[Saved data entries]
>>>

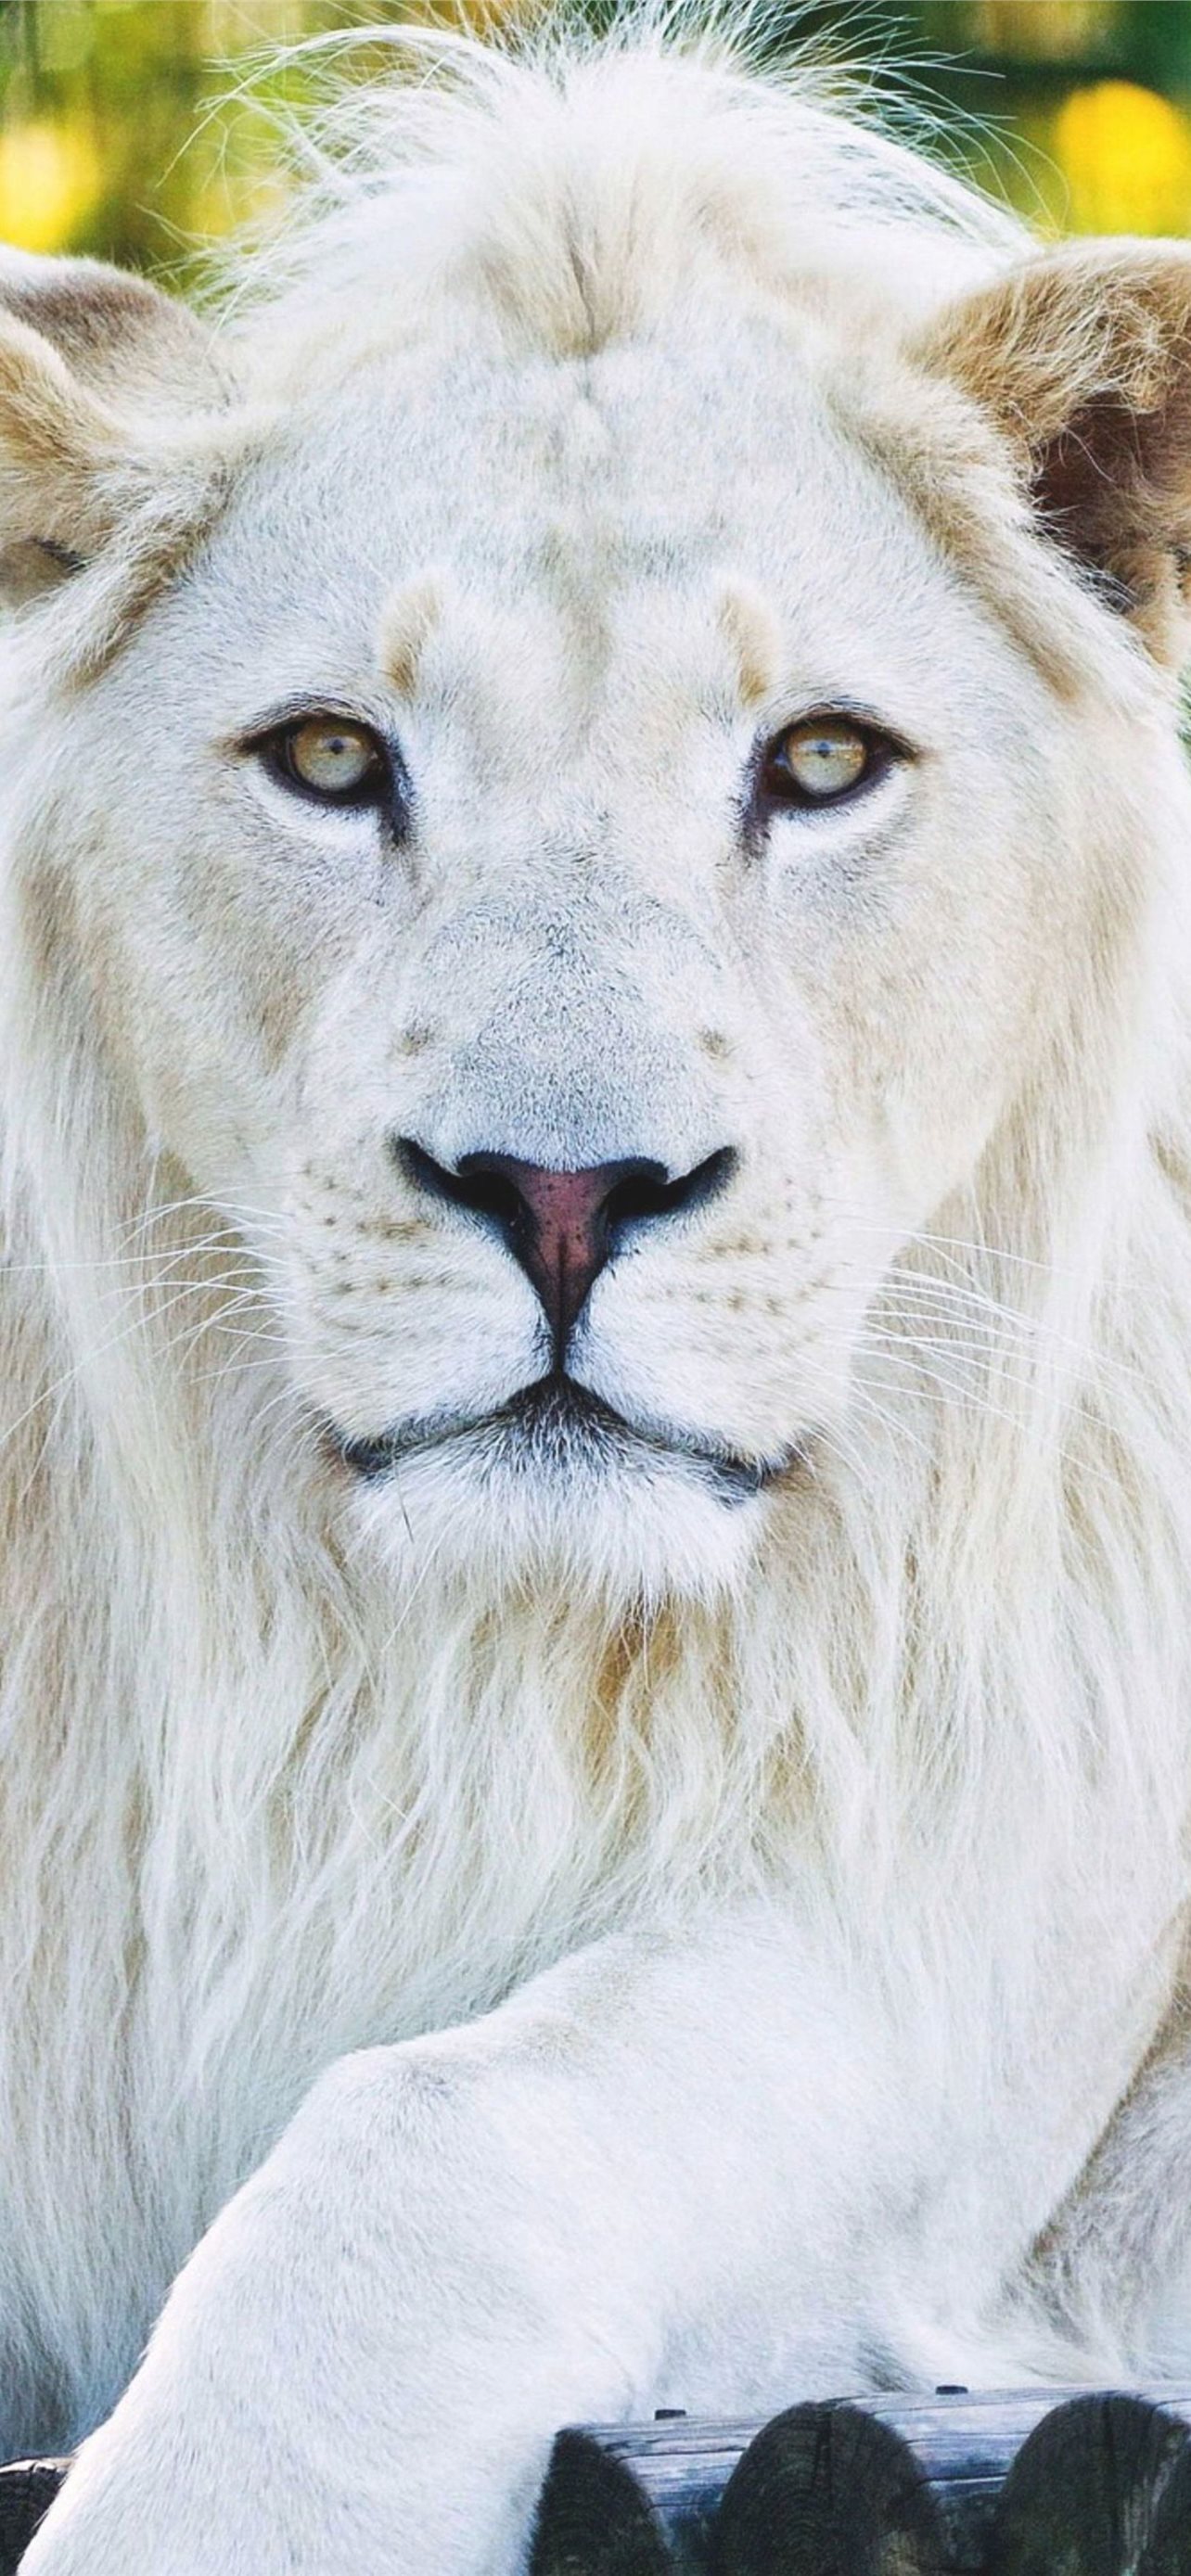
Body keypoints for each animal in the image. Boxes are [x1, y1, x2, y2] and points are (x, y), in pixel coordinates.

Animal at [4, 12, 1191, 2569]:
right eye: (330, 756)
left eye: (821, 760)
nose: (562, 1194)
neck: (434, 1657)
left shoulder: (944, 1909)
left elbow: (438, 2139)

<<<

### Work item
Line by line, print the records above exactly, skipping each picture.

### Answer box
Body keypoints for each animal in the image. Boxes are [x1, y1, x2, y2] and points are (x, y), in pixel coordinates.

Animal at [4, 12, 1191, 2569]:
right eye: (330, 756)
left eye: (821, 760)
nose: (562, 1194)
neck: (434, 1657)
left shoulder: (944, 1909)
left elbow: (438, 2139)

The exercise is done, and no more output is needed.